Involve your kids in the kitchen with tasks that are suitable for their age. This not only strengthens their relationship with food but can be a great bonding activity as well!
Conclusion
Remember that food, especially for kids, should not just be about nutrients and health. Yes, a balanced diet is essential, but feeding kids should also involve joy, colour, and fun. Summer meals from the kid’s site finder offer an excellent opportunity to experiment with various nutritious seasonal fruits, veggies, and outdoor grilling. The recipes we’ve shared today are easy to prepare, delicious, full of natural ingredients, and, most importantly, kid-approved. From refreshing breakfasts, hearty lunches and dinners, and healthy snacks to delightful desserts — your summer meal delivery and feeding dilemmas are taken care of. Enjoy these healthy recipes conveniently and make way for a stress-free, joyful summer. Remember, the secret ingredient is always love. Happy cooking!
Frequently Asked Questions
What are some quick summer breakfast ideas for kids?
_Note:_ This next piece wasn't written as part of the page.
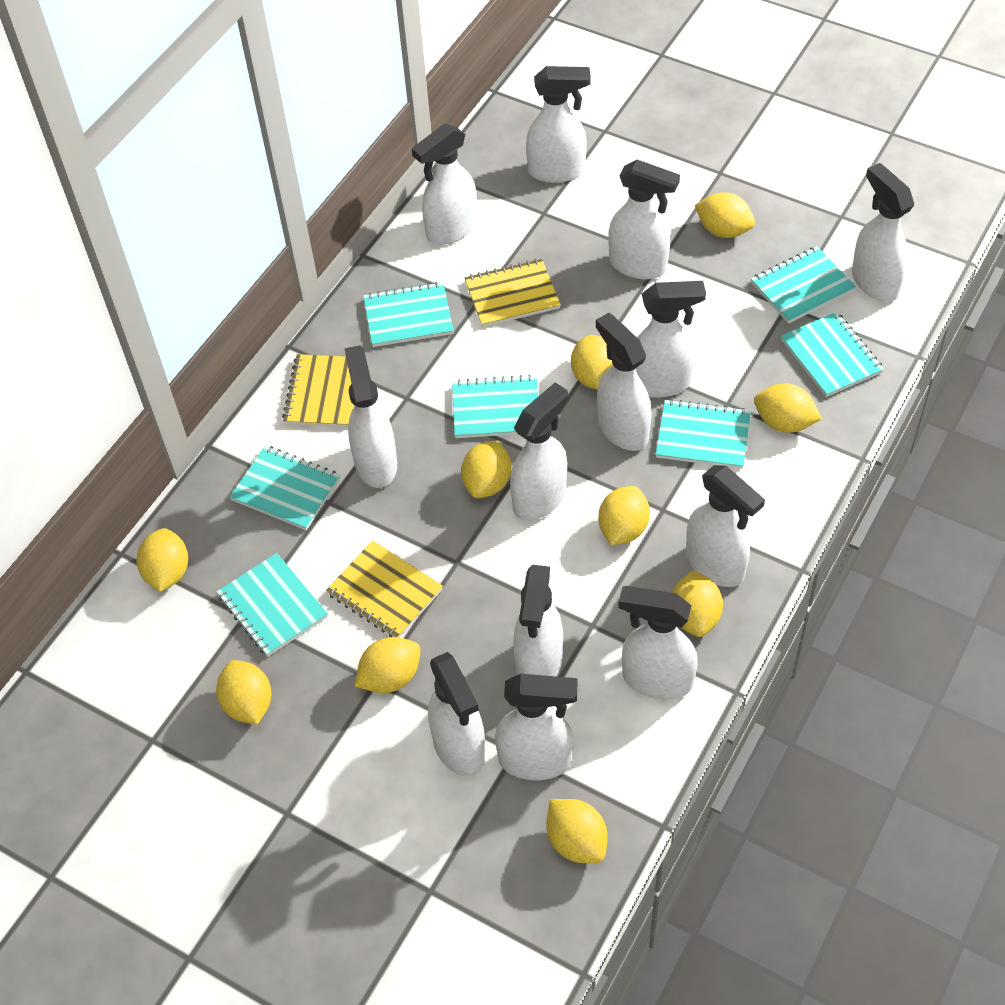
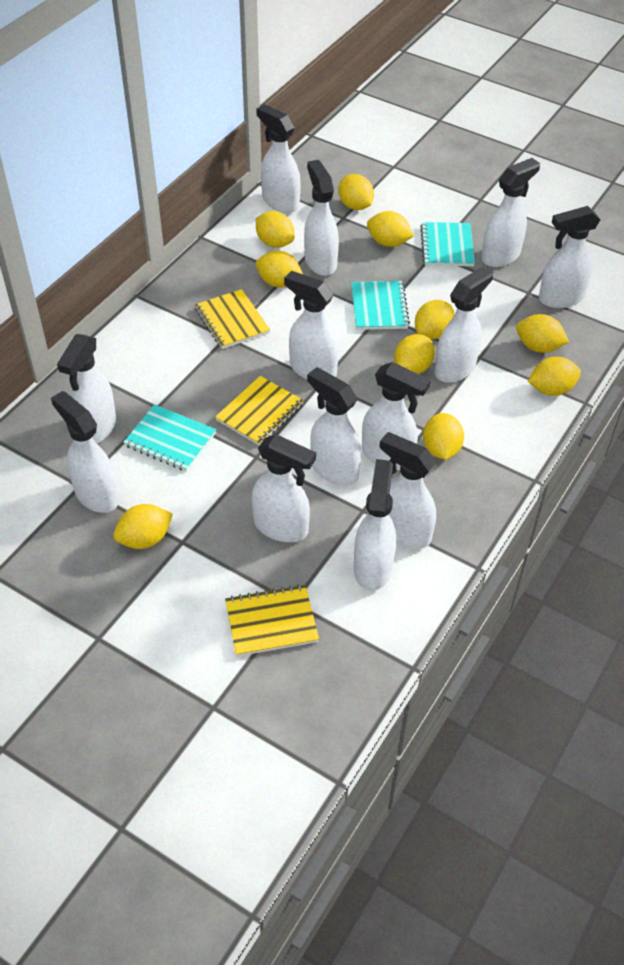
turquoise notebook: 7 -> 3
Colourful Smoothie Bowls and Fruit-Infused Overnight Oats are quick and loved by kids. They’re easy to prepare with ingredients like fresh fruits, Greek yogurt, and oats. Customizable toppings on smoothie bowls allow kids to play with flavours and Ingredients.
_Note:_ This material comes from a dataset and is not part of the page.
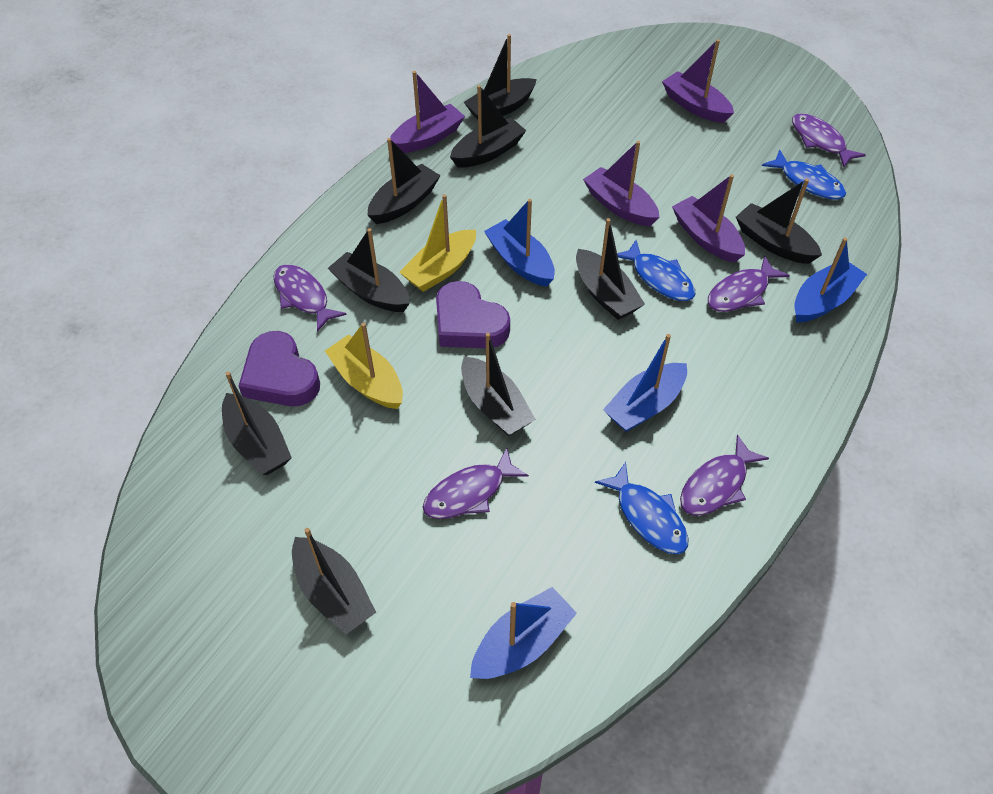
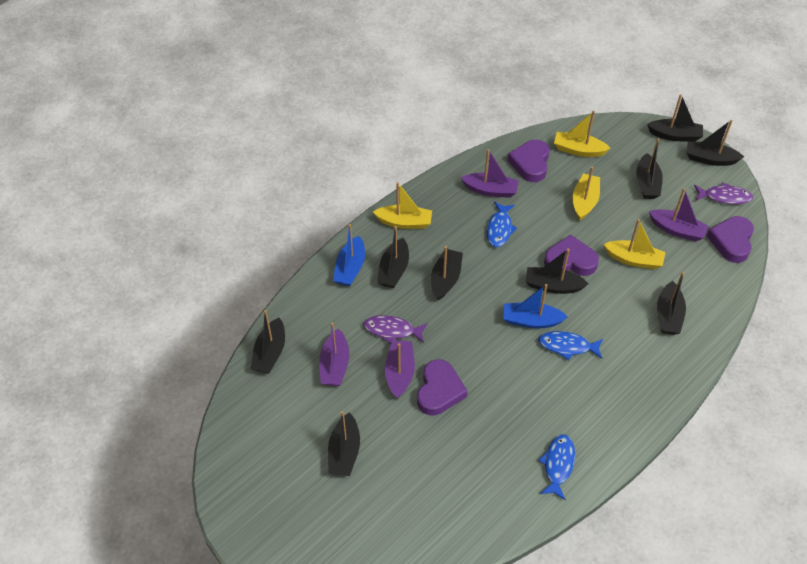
blue boat: 4 -> 2
purple fish: 5 -> 2
purple heart: 2 -> 4
yellow boat: 2 -> 4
What are healthy snacks kids can enjoy during the summer?
Healthy summer snacks for kids include Frozen Yogurt Fruit Pops made from Greek Yogurt and fresh fruits. Veggie Sticks paired with Zesty Hummus provide essential vitamins from the vegetables and protein from the hummus, making them a very fulfilling snack.
Can you recommend easy summer dinner recipes that the whole family will enjoy?
Grilled Veggies, Chicken Skewers, and Healthy Fish Tacos are delicious and nutritious dinner options. These dishes offer lean proteins from chicken or fish, complex carbs from tortillas, and an array of nutrition from vegetables, making them ideal for a family dinner.
How can I make meals more appealing to kids during the hot summer?
Making meals appealing to kids during summer involves incorporating colourful ingredients and involving kids in meal prep. Using vibrant fruits and veggies can make dishes attractive, and when kids participate in cooking, they take more interest in what they eat.